== Selected extract ==

Analysis of DNA and protein sequences.
Plasmid pJAM3400 was subcloned as depicted in Fig. 1. This enabled the sequencing of both DNA strands of a 2.9-kb region, including the pdc gene, by the Sanger dideoxy method (42) using a LICOR sequencer (DNA Sequencing Facility, Department of Microbiology and Cell Science, University of Florida).

Genpro 5.0 (Hoefer Scientific, San Francisco, Calif.), ClustalW, version 1.81 (46), Treeview, version 1.5 (39), and MultiAln (12) were used for DNA and protein sequence alignments and comparisons. Deduced amino acid sequences were compared to protein sequences in the GenBank, EMBL, and SwissProt databases at the National Center for Biotechnology Information (Bethesda, Md.) using the BLAST network server.

Purification of PDC proteins.

===
== Source material ==

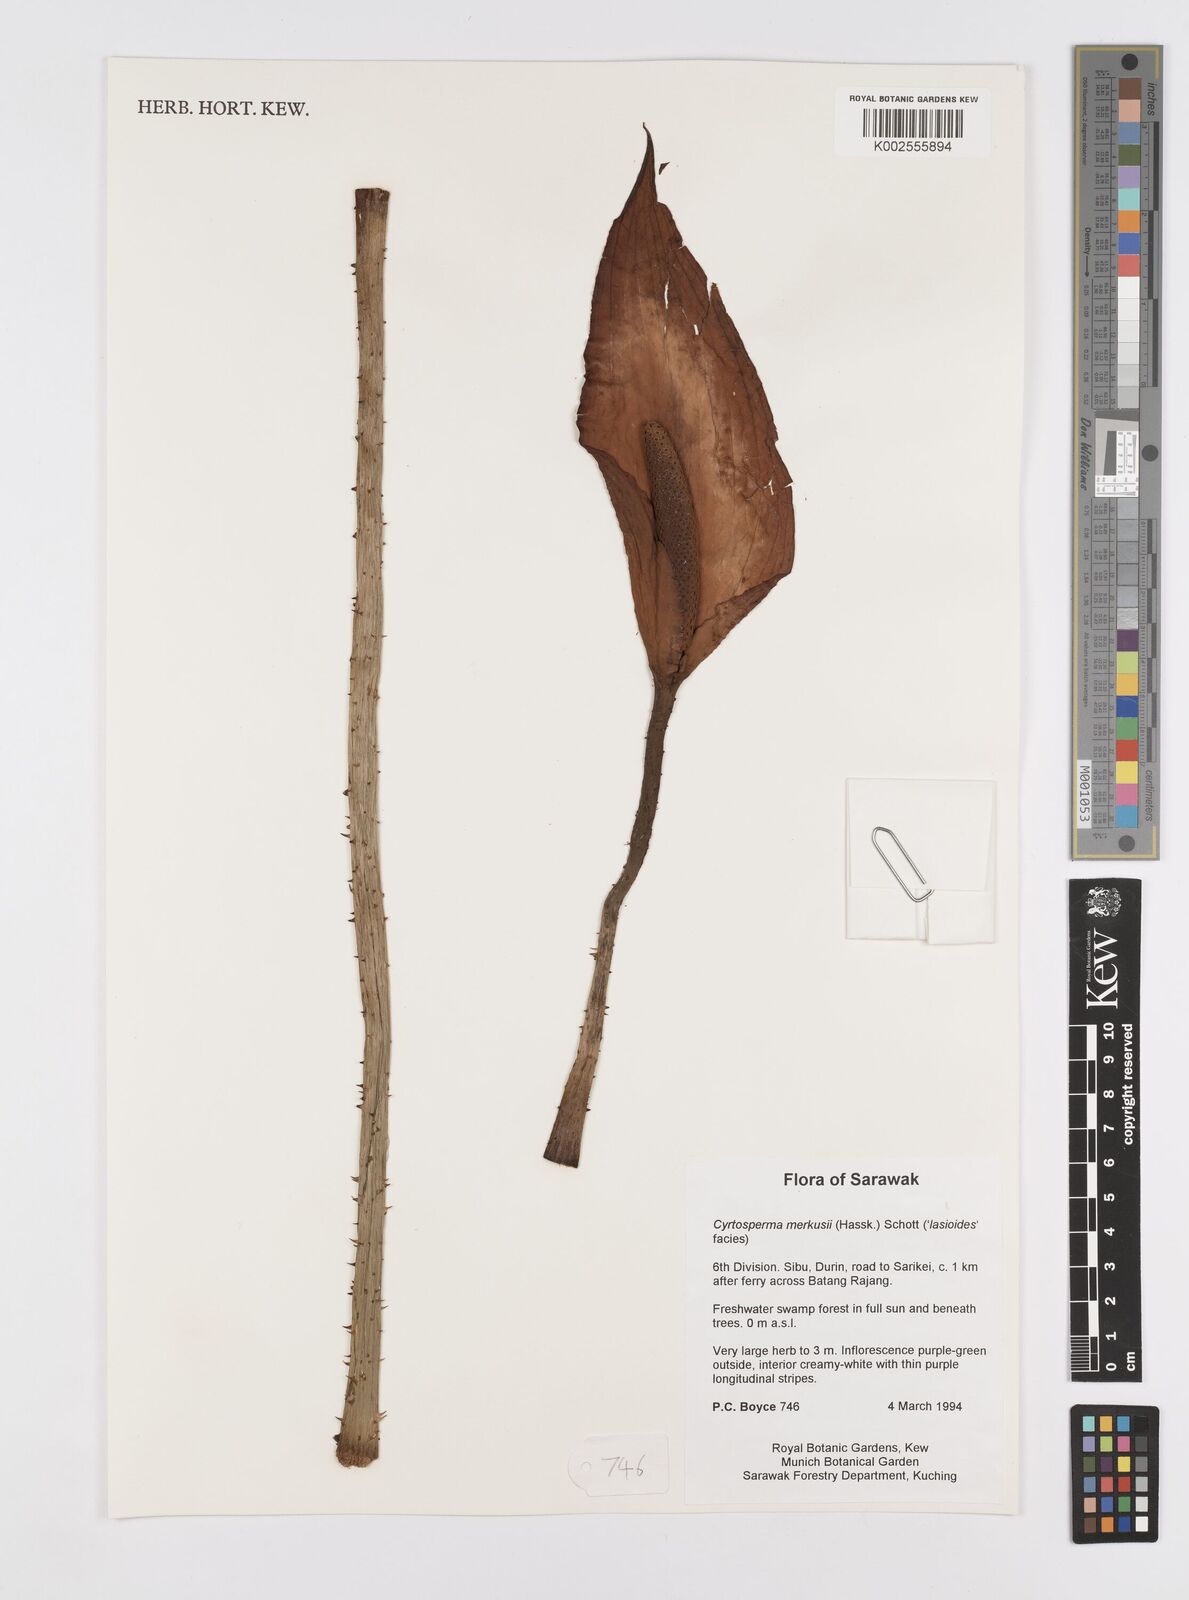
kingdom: Plantae
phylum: Tracheophyta
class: Liliopsida
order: Alismatales
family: Araceae
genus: Cyrtosperma
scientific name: Cyrtosperma merkusii
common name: Giant swamp-taro
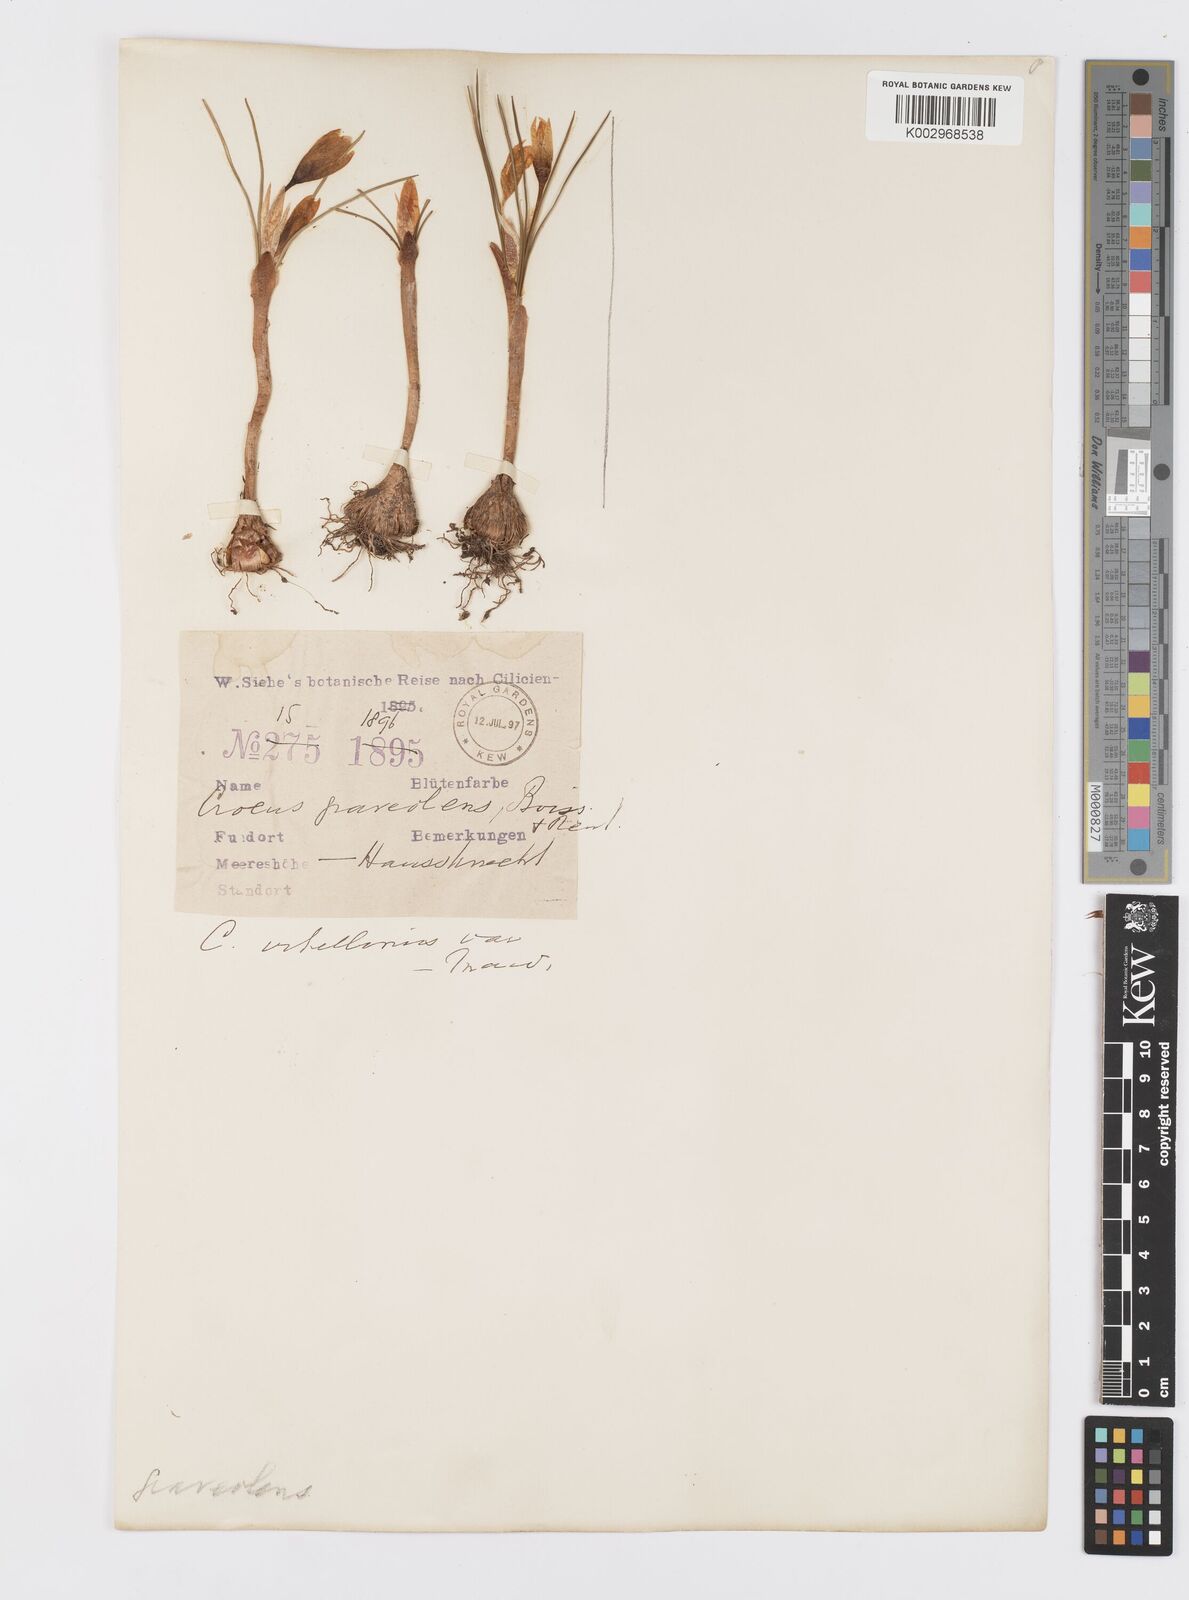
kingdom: Plantae
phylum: Tracheophyta
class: Liliopsida
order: Asparagales
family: Iridaceae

===

■ **What is being asked**
In the sequence-analysis methods text, what server was used to compare the deduced amino acid sequences against the GenBank, EMBL, and SwissProt databases? These records have nothing to do with the sequence-analysis methods text.

■ **Response**
The BLAST network server.